Bruce McCain, chief investment strategist for Key Bank, was in town this week to speak with clients, and he offered The News Tribune a few slices of insight for investors.
“We’ve been telling people times are good. They’re not great,” he said.
Best of all, he said, “There is no sign of an upcoming recession.”
Beyond our shores, he said, “Europe is not on the edge of collapse.”
As you may recall, Europe was recently on the edge of collapse, what with Greece nearly withdrawing from the euro. Add problems with Ireland, Italy and the Iberian Peninsula.
“Spain actually grew last quarter,” McCain said.
And where should people be looking to invest?
"The odds are favorable that you will make more money in equities than in bonds or cash,” he said. “Over the next 12 months – probably for the next couple of years – we could see continued expansion, but it may not feel like great expansion.”

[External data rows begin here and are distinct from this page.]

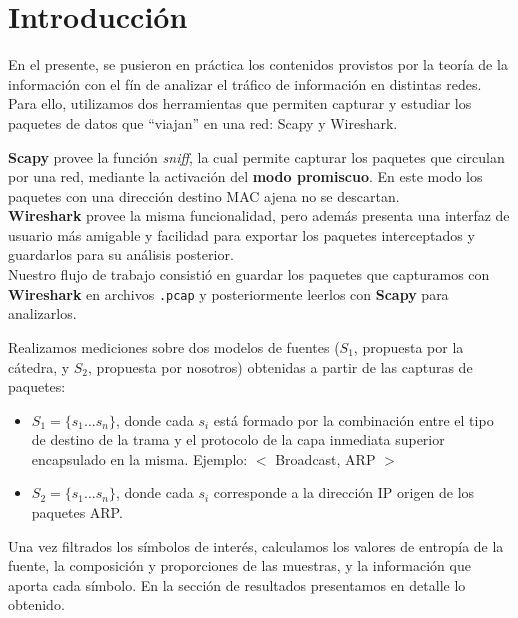 
\section{Introducción} %
En el presente, se pusieron en práctica los contenidos provistos por la teoría de la información con el fín de analizar el tráfico de información en distintas redes. Para ello, utilizamos dos herramientas que permiten capturar y estudiar los paquetes de datos que ``viajan'' en una red: Scapy y Wireshark.

{\bf Scapy} provee la función \emph{sniff}, la cual permite capturar los paquetes que circulan por una red, mediante la activación del {\bf modo  promiscuo}. En este modo los paquetes con una dirección destino  MAC ajena no se descartan. \\
{\bf Wireshark} provee la misma funcionalidad, pero además presenta una interfaz de usuario más amigable y facilidad para exportar los paquetes interceptados y guardarlos para su análisis posterior.\\
Nuestro flujo de trabajo consistió en guardar los paquetes que capturamos con {\bf Wireshark} en archivos \texttt{.pcap} y posteriormente leerlos con {\bf Scapy} para analizarlos.

Realizamos mediciones sobre dos modelos de fuentes ($S_{1}$, propuesta por la cátedra, y $S_{2}$, propuesta por nosotros) obtenidas a partir de las capturas de paquetes:
\begin{itemize}

    \item $S_{1} = \{s_{1} \dots s_{n}\}$, donde cada $s_{i}$ está formado por la combinación entre el tipo de destino de la trama y el protocolo de la capa inmediata superior encapsulado en la misma. Ejemplo: $<$ Broadcast, ARP $>$
    
    \item $S_{2} = \{s_{1} \dots s_{n}\}$, donde cada $s_{i}$ corresponde a la dirección IP origen de los paquetes ARP.
    
\end{itemize}

Una vez filtrados los símbolos de interés, calculamos los valores de entropía de la fuente, la composición y proporciones de las muestras, y la información que aporta cada símbolo. En la sección de resultados presentamos en detalle lo obtenido.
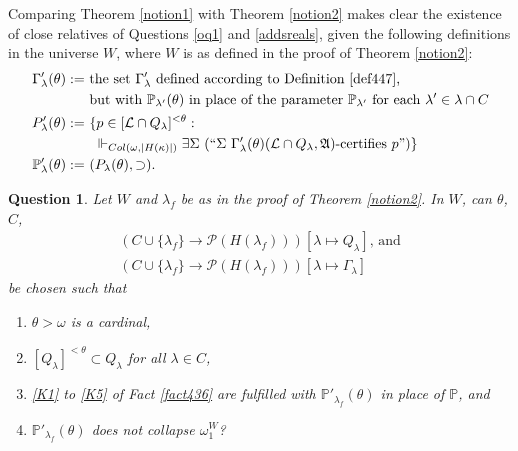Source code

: \documentclass[12pt, twoside]{memoir}
\numberwithin{equation}{section}
\newtheorem{ques}[thm]{Question}
\theoremstyle{definition}
\theoremstyle{remark}
\theoremstyle{definition}
\theoremstyle{definition}
\theoremstyle{definition}
\theoremstyle{remark}
\begin{document}
Comparing Theorem \ref{notion1} with Theorem \ref{notion2} makes clear the existence of close relatives of Questions \ref{oq1} and \ref{addsreals}, given the following definitions in the universe $W$, where $W$ is as defined in the proof of Theorem \ref{notion2}:
\begin{align*}
    \Gamma'_{\lambda}(\theta) := \ & \text{the set } \Gamma'_{\lambda} \text{ defined according to Definition \ref{def447},} \\
    & \text{but with } \mathbb{P}_{\lambda'}(\theta) \text{ in place of the parameter } \mathbb{P}_{\lambda'} \text{ for each } \lambda' \in \lambda \cap C \\
    P'_{\lambda}(\theta) := \ & \{p \in [\mathcal{L} \cap Q_{\lambda}]^{< \theta} : \\
    & \ \Vdash_{Col(\omega, |H(\kappa)|)} \exists \Sigma \ (``\Sigma \ \Gamma'_{\lambda}(\theta) (\mathcal{L} \cap Q_{\lambda}, \mathfrak{A}) \text{-certifies } p")\} \\
    \mathbb{P}'_{\lambda}(\theta) := \ & (P_{\lambda}(\theta), \supset) \text{.}
\end{align*}

\begin{ques}\label{oq2}
Let $W$ and $\lambda_f$ be as in the proof of Theorem \ref{notion2}. In $W$, can $\theta$, $C$, 
\begin{gather*}
    (C \cup \{\lambda_f\} \longrightarrow \mathcal{P}(H(\lambda_f))) [\lambda \mapsto Q_{\lambda}] \text{, and} \\
    (C \cup \{\lambda_f\} \longrightarrow \mathcal{P}(H(\lambda_f))) [\lambda \mapsto \Gamma_{\lambda}]
\end{gather*}
be chosen such that 
\begin{enumerate}[label=(\arabic*)]
    \item $\theta > \omega$ is a cardinal,
    \item $[Q_{\lambda}]^{< \theta} \subset Q_{\lambda}$ for all $\lambda \in C$,
    \item \ref{K1} to \ref{K5} of Fact \ref{fact436} are fulfilled with $\mathbb{P}'_{\lambda_f}(\theta)$ in place of $\mathbb{P}$, and
    \item $\mathbb{P}'_{\lambda_f}(\theta)$ does not collapse $\omega_1^W$?
\end{enumerate}
\end{ques}
\end{document}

Look for growth closer to 2 to 2.5 percent than to 3.5 to 4 percent, he said.
He sees growth in emerging markets, and domestically "in a market where the economy is expanding, smaller caps often do better.”
He likes Starbucks (SBUX) for its overseas growth possibilities; United Technologies (UTX); Eaton Corp. (ETN); Qualcomm (QCOM); Johnson Controls (JCI): Google (GOOG); and Apple (AAPL). And maybe Amazon (AMZN), but "you have to believe the expansion will result in real profits."
For investing in emerging markets, which he favors, he advised seeking an “actively managed fund,” with an eye toward South Korea and Taiwan rather than, say, China and India.
“Most investors want to play defense,” he said. “You need to have some good offensive maneuvers. The point is to be taking reasonable risks, disciplined risks. If you’re talking about money that is there for the long term, there is little better than equities.”
And with the S&P touching a handful of all-time highs this month (it closed at 1763.31, down 8.64 on Wednesday), McCain speculated that it could hit 1,800 by year’s end.